Philipp von Weitershausen wrote:
Jean-Marc Orliaguet wrote:
Lennart Regebro wrote:
On 11/9/06, Chris Withers <[EMAIL PROTECTED]> wrote:
Why do you say "extra" ZCML registration? You need that ZCML
registration whether or not you have to write the marker interface...

Sure, but with the marker interface you need only one. You need one
for each class, in your example, thats two. So the second one is
"extra". :)

I think it is a mistake to use interfaces to specify what object _are_ as opposed to what they can _do_. It is better to use base classes for that. I agree with Chris that making classes adaptable would be simpler.

Classes *are* adaptable as has been said many times already. Let's please not make it sound like it's not possible.

Indeed technically yes. Practically not. I couldn't find many examples in the zope3 codebase that adapts classes. The #1 pattern is to adapt from interfaces, it appears as though there is a reason for it.

So the best way to not make it sound so, is to use it so :-)



Interfaces were designed to specify what an object can do, e.g. a media player will do: play(), stop(), rewind(), without specifying the actual implementation ... whereas classes tell what objects are (an mp3 player, an LP player, a cassette player, ...), they are more specific to the object.

More generally, interfaces were designed to specify the *behaviour* of an object. Three basic types of behaviour have been identified in Zope:

* perform an action (method API)

* storing data (schema)

* assumed behaviour that can't be expressed in an API or schema (persistable, attribute annotatable, etc.)

The last use case is the one marker interfaces serve. A marker interface isn't any less of an interface. It just describes a different category of behaviour, one that can't be expressed through method or attribute APIs. It's still behaviour that we would like to express formally, and using interfaces for that seems the most logical solution.

Interface docstrings are as much part of the formal interface as method or attribute specifications! (Otherwise an interface could never mandate the type of an argument passed to a method, e.g. IContainer.__setitem__ only takes unicode or string names.)

yes, I agree. A perfect use case for interfaces without methods is when the specification cannot be expressed in a programmatic way. For instance persistable, etc. in that case only a natural language is appropriate.


FYI, the same discussion has occurred in Java (since there are marker interfaces there too and since there are interfaces too and the language does not prohibit using interfaces without methods). Are they an anti-pattern? An answer which I find perfectly valid is given at:

http://www.artima.com/intv/issuesP.html
under "Appropriate Use of Marker Interfaces"

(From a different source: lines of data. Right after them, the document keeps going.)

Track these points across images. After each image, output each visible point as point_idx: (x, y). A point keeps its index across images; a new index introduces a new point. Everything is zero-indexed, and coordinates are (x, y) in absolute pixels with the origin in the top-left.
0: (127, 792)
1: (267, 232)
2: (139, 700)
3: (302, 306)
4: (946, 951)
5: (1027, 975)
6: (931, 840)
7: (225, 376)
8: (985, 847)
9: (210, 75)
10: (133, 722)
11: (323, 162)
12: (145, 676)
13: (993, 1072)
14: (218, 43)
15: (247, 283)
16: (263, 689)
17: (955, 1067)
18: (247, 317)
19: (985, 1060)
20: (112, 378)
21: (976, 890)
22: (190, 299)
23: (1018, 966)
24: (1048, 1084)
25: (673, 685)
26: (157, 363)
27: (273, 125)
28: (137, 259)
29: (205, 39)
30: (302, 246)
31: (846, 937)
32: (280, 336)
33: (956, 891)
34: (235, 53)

however my reaction was against using interfaces without specification or interfaces with a very implicit and blurry specification, as in the cases described by Martin, in which he defends the use of marker interfaces basically as a way to tag classes "externally" (on/off switch, ...). A class annotation API would be better in that case, maybe based on the same internals as the interface API.

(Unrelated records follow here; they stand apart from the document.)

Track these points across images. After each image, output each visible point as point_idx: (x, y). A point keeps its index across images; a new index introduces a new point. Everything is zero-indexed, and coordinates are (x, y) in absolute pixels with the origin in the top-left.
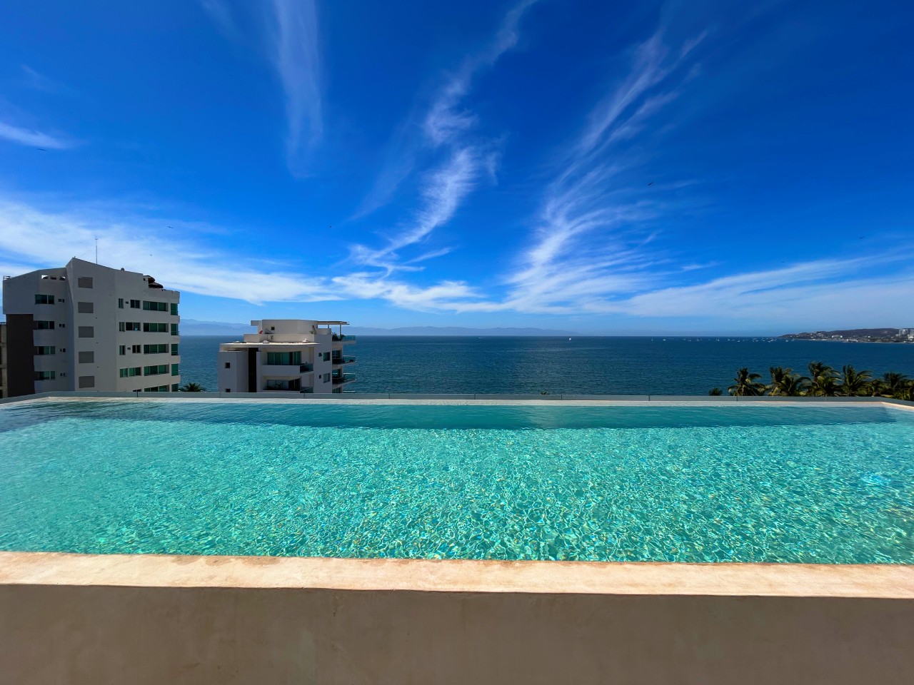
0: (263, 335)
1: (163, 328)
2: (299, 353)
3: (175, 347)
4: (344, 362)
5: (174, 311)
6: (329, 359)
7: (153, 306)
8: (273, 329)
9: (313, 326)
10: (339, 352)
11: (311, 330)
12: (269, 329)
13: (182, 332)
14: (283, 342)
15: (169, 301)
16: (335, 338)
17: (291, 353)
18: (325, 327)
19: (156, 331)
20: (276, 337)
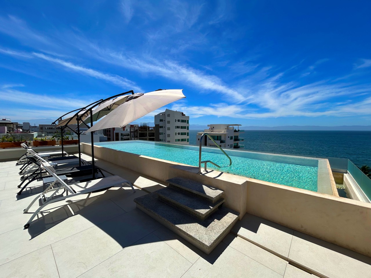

"marker interfaces" have empty specifications, that's the problem: they can't grow into "real" interfaces that have a specification. If you add methods to the marker interface you will have to track down all classes that implement the interface (unless you don't really care whether classes do implement their interface).

That's always a problem with interfaces. Whether or not an interface had specifications before or not, when you change an interface by adding a spec, you will *always* have to track down all implementations. That's why changing an existing, public interface isn't such a good idea. This argument has nothing to do with marker interfaces, though. It's a general problem of public interfaces.


yes, with the difference that marker interfaces have so little specification that they are almost meant to see their specification increase. That's what happened with all the magic flags and meta-tags in Zope2/CMF (isPrincipiaFolderish, meta_type, portal_type, ...). Using interfaces in that case does not solve the problem, and only shifts the problem to another area of the system.

as said in the article mentioned above, the same applies here:

[QUOTE] If the object you pass in has this marker interface, I will treat it in the following way. But I think that down that path lies darkness. Nobody knows the behavior of objects when they get their 17th marker interface. What if the object implements this marker interface and not this one, or this one and that one but not that other one? .
[END QUOTE]


All that said, I don't think we should overdo marker interfaces (like any kind of interface). I'm just saying they're not evil and it's not like they violate the "pure truth" of interfaces. The third category of behaviour may be unique to Zope interfaces, but that doesn't necessarily mean it's a perverted use of interfaces.



they're not evil as long as you know what they are used for, and you don't abuse them.